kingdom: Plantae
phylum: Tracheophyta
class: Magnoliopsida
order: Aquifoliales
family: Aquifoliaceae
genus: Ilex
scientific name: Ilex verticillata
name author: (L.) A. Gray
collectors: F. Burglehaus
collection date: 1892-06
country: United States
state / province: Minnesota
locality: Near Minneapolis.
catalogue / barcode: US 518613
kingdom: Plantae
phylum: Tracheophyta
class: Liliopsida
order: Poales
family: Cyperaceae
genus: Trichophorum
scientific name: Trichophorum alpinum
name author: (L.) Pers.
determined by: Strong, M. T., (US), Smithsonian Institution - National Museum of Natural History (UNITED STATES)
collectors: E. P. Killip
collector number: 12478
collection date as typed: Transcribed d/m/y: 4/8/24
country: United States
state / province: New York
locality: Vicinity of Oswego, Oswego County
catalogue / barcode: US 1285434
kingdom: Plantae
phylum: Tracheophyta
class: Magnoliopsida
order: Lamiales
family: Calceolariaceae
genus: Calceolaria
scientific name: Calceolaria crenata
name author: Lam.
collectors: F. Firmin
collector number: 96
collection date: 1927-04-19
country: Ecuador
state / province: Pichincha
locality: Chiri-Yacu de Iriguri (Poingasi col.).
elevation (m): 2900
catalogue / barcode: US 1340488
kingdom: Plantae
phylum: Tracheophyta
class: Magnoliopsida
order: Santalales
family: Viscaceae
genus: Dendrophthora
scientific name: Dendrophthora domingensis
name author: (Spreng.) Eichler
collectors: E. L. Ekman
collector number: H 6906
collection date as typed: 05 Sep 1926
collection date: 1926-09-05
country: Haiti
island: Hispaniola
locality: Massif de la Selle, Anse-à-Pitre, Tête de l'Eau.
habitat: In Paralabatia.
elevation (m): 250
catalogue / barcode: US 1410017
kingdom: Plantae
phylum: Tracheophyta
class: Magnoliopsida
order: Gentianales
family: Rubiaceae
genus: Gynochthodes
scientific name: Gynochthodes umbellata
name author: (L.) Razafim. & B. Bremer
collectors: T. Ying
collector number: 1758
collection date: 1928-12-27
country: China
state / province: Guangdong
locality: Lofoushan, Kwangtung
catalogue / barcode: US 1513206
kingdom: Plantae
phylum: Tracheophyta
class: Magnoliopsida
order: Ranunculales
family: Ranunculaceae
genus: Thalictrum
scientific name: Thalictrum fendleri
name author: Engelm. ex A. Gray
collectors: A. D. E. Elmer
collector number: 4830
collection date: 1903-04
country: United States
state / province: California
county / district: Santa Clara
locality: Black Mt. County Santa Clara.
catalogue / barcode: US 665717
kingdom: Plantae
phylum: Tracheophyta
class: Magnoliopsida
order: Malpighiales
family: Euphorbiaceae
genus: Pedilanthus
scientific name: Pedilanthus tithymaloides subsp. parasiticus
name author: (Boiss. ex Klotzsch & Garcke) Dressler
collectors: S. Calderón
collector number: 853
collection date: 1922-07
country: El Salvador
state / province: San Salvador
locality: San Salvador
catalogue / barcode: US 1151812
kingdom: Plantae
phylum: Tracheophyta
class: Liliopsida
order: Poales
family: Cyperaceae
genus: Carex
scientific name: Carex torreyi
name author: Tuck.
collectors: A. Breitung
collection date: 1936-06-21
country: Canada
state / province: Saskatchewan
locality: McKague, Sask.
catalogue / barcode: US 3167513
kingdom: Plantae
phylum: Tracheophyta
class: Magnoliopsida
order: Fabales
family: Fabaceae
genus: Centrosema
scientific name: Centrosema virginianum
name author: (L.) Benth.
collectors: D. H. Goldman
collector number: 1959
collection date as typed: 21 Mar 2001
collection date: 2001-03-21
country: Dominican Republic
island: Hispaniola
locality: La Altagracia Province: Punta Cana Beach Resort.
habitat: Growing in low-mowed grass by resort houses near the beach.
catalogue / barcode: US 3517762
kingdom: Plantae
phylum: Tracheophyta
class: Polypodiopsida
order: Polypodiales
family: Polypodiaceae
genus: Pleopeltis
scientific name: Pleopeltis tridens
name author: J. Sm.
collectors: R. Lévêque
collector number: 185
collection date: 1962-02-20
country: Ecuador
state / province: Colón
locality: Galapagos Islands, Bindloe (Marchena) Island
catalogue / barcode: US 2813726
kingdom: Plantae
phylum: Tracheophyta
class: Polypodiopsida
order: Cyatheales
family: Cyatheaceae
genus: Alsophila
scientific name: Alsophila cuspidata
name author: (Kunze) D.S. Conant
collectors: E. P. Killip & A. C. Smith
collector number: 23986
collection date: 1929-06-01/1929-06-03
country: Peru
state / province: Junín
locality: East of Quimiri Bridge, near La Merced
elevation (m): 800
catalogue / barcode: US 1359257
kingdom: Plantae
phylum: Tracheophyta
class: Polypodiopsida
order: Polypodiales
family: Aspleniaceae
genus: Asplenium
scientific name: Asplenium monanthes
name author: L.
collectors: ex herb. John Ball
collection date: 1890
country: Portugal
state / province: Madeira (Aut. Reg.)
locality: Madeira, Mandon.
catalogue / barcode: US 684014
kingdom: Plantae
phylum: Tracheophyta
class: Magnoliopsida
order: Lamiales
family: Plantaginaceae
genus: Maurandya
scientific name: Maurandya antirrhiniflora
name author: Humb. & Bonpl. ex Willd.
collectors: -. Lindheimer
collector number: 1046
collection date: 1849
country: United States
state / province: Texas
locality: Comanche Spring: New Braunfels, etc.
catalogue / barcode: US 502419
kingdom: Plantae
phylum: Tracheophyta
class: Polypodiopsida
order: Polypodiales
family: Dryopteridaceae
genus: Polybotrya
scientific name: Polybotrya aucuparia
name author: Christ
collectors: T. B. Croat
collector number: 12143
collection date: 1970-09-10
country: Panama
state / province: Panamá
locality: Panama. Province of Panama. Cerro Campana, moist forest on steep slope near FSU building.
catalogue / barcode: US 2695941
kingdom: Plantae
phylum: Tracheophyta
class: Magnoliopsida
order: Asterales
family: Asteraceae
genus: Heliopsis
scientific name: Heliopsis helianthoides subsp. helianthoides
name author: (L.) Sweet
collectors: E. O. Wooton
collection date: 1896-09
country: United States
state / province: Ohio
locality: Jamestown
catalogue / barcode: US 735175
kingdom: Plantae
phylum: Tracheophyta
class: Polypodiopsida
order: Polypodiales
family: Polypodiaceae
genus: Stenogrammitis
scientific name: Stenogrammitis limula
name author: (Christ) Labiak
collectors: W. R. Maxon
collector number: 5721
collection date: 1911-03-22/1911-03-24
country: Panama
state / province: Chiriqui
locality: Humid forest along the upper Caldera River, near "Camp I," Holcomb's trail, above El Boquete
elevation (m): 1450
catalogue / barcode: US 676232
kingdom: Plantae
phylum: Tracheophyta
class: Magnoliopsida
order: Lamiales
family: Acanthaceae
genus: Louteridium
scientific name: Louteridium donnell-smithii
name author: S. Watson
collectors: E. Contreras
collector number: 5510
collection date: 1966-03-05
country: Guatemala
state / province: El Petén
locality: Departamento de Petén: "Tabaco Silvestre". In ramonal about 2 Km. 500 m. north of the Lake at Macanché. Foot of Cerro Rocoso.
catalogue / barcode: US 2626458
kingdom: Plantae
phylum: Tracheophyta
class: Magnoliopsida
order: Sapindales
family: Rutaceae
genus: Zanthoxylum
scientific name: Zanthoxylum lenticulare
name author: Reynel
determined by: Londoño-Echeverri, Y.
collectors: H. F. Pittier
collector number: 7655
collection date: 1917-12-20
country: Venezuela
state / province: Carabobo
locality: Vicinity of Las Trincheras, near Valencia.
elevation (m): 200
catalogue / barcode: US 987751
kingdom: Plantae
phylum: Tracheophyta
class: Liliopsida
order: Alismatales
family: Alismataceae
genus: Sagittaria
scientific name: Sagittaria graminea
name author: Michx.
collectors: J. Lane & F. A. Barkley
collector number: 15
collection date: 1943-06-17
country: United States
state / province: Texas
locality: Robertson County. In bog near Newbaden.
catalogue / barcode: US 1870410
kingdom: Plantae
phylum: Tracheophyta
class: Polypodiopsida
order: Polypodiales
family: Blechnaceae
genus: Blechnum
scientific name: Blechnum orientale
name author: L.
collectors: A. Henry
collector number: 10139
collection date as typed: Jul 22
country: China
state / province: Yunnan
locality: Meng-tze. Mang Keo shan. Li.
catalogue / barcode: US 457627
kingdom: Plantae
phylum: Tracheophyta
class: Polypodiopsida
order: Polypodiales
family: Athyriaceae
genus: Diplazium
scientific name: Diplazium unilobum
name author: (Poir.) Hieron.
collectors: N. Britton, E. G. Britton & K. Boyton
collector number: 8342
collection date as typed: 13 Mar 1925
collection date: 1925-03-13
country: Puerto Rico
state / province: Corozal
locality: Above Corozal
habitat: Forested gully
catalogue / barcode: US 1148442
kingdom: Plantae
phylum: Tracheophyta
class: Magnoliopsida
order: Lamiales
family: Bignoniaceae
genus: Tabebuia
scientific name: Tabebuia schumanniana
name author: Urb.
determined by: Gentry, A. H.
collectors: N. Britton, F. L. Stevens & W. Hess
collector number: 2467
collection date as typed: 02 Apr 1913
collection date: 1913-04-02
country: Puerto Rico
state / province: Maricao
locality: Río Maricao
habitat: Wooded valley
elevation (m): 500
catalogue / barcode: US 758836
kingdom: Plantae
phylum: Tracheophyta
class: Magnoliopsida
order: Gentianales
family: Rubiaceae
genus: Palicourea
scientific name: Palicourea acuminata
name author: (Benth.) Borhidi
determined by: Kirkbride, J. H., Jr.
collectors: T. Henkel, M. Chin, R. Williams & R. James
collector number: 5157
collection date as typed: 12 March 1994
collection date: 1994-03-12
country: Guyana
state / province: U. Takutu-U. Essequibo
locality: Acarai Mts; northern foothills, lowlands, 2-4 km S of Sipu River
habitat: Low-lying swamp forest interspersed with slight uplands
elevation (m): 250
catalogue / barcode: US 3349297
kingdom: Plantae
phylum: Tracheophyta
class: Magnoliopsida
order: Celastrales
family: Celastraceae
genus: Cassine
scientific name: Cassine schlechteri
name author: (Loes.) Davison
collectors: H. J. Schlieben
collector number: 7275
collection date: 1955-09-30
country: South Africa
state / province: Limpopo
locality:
++++++
* [EXERCISE DETAILS]:
Arrange the part of the listing that opens with the line containing "locality: Black Mt. County Santa Clara." and closes with the line containing "state / province: Junín" as a JSON list of strings, one string per line, leaving out any blank lines.

* [ANSWER FOR THE TASK]:
[
  "locality: Black Mt. County Santa Clara.",
  "catalogue / barcode: US 665717",
  "kingdom: Plantae",
  "phylum: Tracheophyta",
  "class: Magnoliopsida",
  "order: Malpighiales",
  "family: Euphorbiaceae",
  "genus: Pedilanthus",
  "scientific name: Pedilanthus tithymaloides subsp. parasiticus",
  "name author: (Boiss. ex Klotzsch & Garcke) Dressler",
  "collectors: S. Calderón",
  "collector number: 853",
  "collection date: 1922-07",
  "country: El Salvador",
  "state / province: San Salvador",
  "locality: San Salvador",
  "catalogue / barcode: US 1151812",
  "kingdom: Plantae",
  "phylum: Tracheophyta",
  "class: Liliopsida",
  "order: Poales",
  "family: Cyperaceae",
  "genus: Carex",
  "scientific name: Carex torreyi",
  "name author: Tuck.",
  "collectors: A. Breitung",
  "collection date: 1936-06-21",
  "country: Canada",
  "state / province: Saskatchewan",
  "locality: McKague, Sask.",
  "catalogue / barcode: US 3167513",
  "kingdom: Plantae",
  "phylum: Tracheophyta",
  "class: Magnoliopsida",
  "order: Fabales",
  "family: Fabaceae",
  "genus: Centrosema",
  "scientific name: Centrosema virginianum",
  "name author: (L.) Benth.",
  "collectors: D. H. Goldman",
  "collector number: 1959",
  "collection date as typed: 21 Mar 2001",
  "collection date: 2001-03-21",
  "country: Dominican Republic",
  "island: Hispaniola",
  "locality: La Altagracia Province: Punta Cana Beach Resort.",
  "habitat: Growing in low-mowed grass by resort houses near the beach.",
  "catalogue / barcode: US 3517762",
  "kingdom: Plantae",
  "phylum: Tracheophyta",
  "class: Polypodiopsida",
  "order: Polypodiales",
  "family: Polypodiaceae",
  "genus: Pleopeltis",
  "scientific name: Pleopeltis tridens",
  "name author: J. Sm.",
  "collectors: R. Lévêque",
  "collector number: 185",
  "collection date: 1962-02-20",
  "country: Ecuador",
  "state / province: Colón",
  "locality: Galapagos Islands, Bindloe (Marchena) Island",
  "catalogue / barcode: US 2813726",
  "kingdom: Plantae",
  "phylum: Tracheophyta",
  "class: Polypodiopsida",
  "order: Cyatheales",
  "family: Cyatheaceae",
  "genus: Alsophila",
  "scientific name: Alsophila cuspidata",
  "name author: (Kunze) D.S. Conant",
  "collectors: E. P. Killip & A. C. Smith",
  "collector number: 23986",
  "collection date: 1929-06-01/1929-06-03",
  "country: Peru",
  "state / province: Junín"
]